Затем она рухнула на колени, и её кости так громко хрустнули, что Гвен вздрогнула. После этого девушку вырвало на гравий.
Гвен бросилась к ней, пытаясь помочь. Девушка что-то произнесла и оттолкнула её. Потом её снова вырвало.
Даже разбавленный ветром и дождём, запах рвоты казался странным. Сильно воняло кетонами[3]. А кроме того — пластмассой и жжёным сахаром, хотя этот запах ощущался слабее.
— Всё хорошо, — сказала Гвен.
— Большие, большие, большие, — пробормотала девушка и закашлялась, словно пытаясь выплюнуть собственную печень.

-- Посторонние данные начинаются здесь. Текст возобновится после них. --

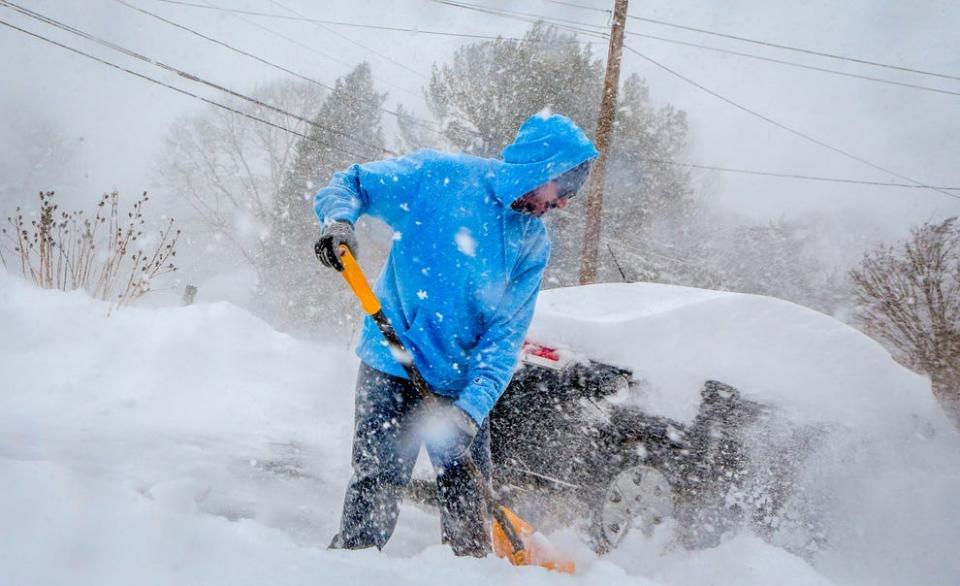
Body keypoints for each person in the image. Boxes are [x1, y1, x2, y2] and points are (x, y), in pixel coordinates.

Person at [313, 112, 598, 557]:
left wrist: (469, 410)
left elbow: (505, 339)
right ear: (539, 169)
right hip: (392, 362)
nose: (564, 203)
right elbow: (350, 184)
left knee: (469, 513)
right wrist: (339, 221)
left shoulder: (532, 243)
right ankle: (348, 568)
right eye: (564, 188)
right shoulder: (438, 177)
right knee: (377, 488)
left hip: (462, 386)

Гвен подняла взгляд на Джеймса.
— Что, чёрт возьми, с ней не так? — спросила она. — И ещё… ой! Голова стала болеть сильнее.
— У меня тоже, — согласился он. Он пытался сохранять оптимизм, но Гвен чувствовала всё по его голосу. Боль.
— Ладно, — сказала она. — Если только это не вечерняя викторина в пабе, на которой что-то пошло не так…
Девушка поднялась на ноги, оттолкнув Гвен и Джеймса. Снова упала, ещё раз встала и сказала:
— Слава. Слава, слава, слава. Вздорный. Это хорошее слово.
Она покачнулась и посмотрела на Джеймса.
— Разве нет?
— Да, — ответил он, протягивая руку.
Девушка засмеялась, и из её носа полезли пузыри соплей. Её снова затошнило, и она судорожно съёжилась, прижимая локти к бокам, но рвоты больше не было.
— Глянец, — пробулькала она и побежала.
— Не позволяй ей… — начала Гвен.
Девушке не удалось убежать далеко. Она с неприятным звуком слепо врезалась в рушащуюся кирпичную стену и упала на спину.
Гвен и Джеймс помчались к ней. Её лицо и руки были оцарапаны и кровоточили. Нос оказался сломан. Из него текла кровь, которая под дождём быстро становилась розовой.
— Всё хорошо, всё хорошо, — принялась успокаивать её Гвен. — Как вас зовут? Можете назвать мне ваше имя?